La FNAM, Fédération Nationale de l’Aviation Marchande, œuvre à travers huit chambres syndicales qui couvrent l’ensemble des métiers de l’aérien. Sa structure a été créée en 1990 dans le but de représenter les entreprises du transport aérien français et défendre leurs intérêts auprès des autorités publiques, sur des questions économiques, sociales, environnementales, techniques et réglementaires.
La fédération doit surveiller, notamment la compétitivité du pavillon français, aujourd’hui menacée par « la mise en place de nombreuses réglementations », selon Guy Tardieu, délégué général de la FNAM. « Le pavillon français va mal. Chaque année depuis 2000, il perd un point, excepté en 2011, où il a perdu deux points. La part du pavillon français dans le paysage du transport aérien en France ne cesse de diminuer : de 56 % en 2000 et 46 % en 2011, elle est passée à 44 % en 2012, soit 4,5 % de la croissance du transport aérien européen », détaille le délégué général.
À ce jour, la FNAM compte plus de 370 entreprises françaises adhérentes liées à l’aérien, qui sont des compagnies aériennes, entreprises d’assistance, des organismes de formation, des aéroports… Ces sociétés emploient à elles seules plus de 130 000 personnes exerçant tous les métiers du transport aérien : hôtesse de l’air, steward, pilote de ligne, les métiers aéroportuaires… De plus, 80 % de la flotte et des activités du secteur aérien français sont représentées au sein de la FNAM, selon la fédération.
En 2011, les entreprises membres de la FNAM ont réalisé un chiffre d’affaires global d’environ 20 milliards d’euros, dont 70 % ont été réalisés par Air France et ses filiales.
Membres
Les membres du conseil d’administration de la FNAM, qui sont tous des patrons d’entreprises du secteur aérien, sont élus pour 3 ans en assemblée générale. La présidence du CA est assurée depuis 2003 par Lionel Guérin, PDG d’Airlinair et chargé de la préfiguration du futur Pôle Régional Français d’Air France (PRF).

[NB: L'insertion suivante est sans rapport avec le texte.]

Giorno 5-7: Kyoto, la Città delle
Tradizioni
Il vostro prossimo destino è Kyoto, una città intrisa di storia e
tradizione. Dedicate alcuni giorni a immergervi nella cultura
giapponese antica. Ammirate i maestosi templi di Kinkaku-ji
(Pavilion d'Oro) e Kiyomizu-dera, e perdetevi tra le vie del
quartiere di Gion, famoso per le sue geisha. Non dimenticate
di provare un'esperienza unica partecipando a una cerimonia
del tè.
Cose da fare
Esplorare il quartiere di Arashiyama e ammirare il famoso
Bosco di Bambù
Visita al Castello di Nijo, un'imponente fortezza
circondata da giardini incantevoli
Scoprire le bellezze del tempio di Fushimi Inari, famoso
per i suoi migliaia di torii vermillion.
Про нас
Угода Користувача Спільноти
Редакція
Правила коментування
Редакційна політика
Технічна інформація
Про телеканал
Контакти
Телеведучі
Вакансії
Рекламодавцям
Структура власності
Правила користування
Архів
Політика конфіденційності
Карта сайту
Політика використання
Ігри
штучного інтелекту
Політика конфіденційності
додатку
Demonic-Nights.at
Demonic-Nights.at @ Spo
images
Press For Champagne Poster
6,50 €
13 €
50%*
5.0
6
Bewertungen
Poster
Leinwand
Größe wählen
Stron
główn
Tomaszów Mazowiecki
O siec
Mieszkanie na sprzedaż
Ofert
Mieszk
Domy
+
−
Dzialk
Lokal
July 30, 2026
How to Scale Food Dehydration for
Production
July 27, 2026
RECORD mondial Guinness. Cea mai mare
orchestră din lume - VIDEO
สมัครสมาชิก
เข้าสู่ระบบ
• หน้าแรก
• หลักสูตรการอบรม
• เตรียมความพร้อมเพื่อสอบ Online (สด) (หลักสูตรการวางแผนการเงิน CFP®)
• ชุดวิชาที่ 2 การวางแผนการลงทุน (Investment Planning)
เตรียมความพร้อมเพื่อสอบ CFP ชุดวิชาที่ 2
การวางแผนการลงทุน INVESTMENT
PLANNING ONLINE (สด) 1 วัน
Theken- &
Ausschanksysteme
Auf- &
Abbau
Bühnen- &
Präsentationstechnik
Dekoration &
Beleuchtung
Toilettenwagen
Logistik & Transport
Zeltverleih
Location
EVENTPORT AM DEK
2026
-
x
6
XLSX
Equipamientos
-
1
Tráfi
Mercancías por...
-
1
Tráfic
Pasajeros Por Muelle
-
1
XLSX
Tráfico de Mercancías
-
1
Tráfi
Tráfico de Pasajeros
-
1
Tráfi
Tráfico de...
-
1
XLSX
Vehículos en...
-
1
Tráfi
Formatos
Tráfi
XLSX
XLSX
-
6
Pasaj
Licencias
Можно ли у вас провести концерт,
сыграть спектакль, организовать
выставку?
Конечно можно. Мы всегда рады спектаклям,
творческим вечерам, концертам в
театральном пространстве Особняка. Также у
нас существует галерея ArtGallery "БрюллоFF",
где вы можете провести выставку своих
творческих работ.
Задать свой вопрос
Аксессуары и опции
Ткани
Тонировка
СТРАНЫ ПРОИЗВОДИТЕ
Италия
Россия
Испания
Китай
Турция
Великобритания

Par ailleurs, une dizaine de salariés permanents travaillent à la FNAM. Ils ont à leur tête le délégué général nommé par le président de la FNAM et confirmé en assemblée générale. Depuis mars 2012, la fonction est occupée par Guy Tardieu.
Missions
La FNAM agit dans de nombreux domaines, dont la sécurité et la sûreté aérienne, le développement durable avec la mise en place d’indicateurs de mesure des impacts environnementaux des sociétés aériennes (Observatair) et bien sûr elle se préoccupe de la compétitivité du transport aérien français. La fédération assure également, auprès du SNAV (Syndicat National des Agences de Voyages) et du CETO (Association de Tour-Opérateurs), le rôle de médiateur en cas de litige entre une compagnie aérienne ou une agence de voyage et un consommateur.
Sur le plan social, la FNAM s’implique en faveur de la formation, de l’emploi, de la diversité et de l’égalité professionnelle. Ainsi, la fédération anticipe notamment, grâce à des actions en partenariat avec des écoles et des organismes de formation (ENAC, ENSMA, CFAI, AFMAE, CFA, Opcalia…), l’évolution des qualifications et des emplois de l’aérien. « Le secteur de l’aérien est pourvoyeur et, surtout, inducteur d’emplois. Mais il se caractérise aussi par la volatilité de certains de ses métiers, à l’image d’agent de vente en agence qui disparait peu à peu au profit de webmasters, car les ventes de billets se font désormais principalement sur le web », précise le délégué général de la FNAM. « Le système de formation français dans le secteur du transport aérien n’est pas toujours adapté à l’évolution des métiers ; or il s’agit d’un secteur qui dispose de moyens de formation significatifs. Notre rôle consiste aussi à faire en sorte que les formations s’adaptent à la vitesse d’évolution des métiers », ajoute-t-il.
Aujourd’hui, 95 % des actions de la FNAM sont réalisées en Ile-de-France. Néanmoins, des dispositifs sociaux sont en cours de développement en région, notamment à Lyon avec le programme d’insertion « Les Ailes de la Ville ».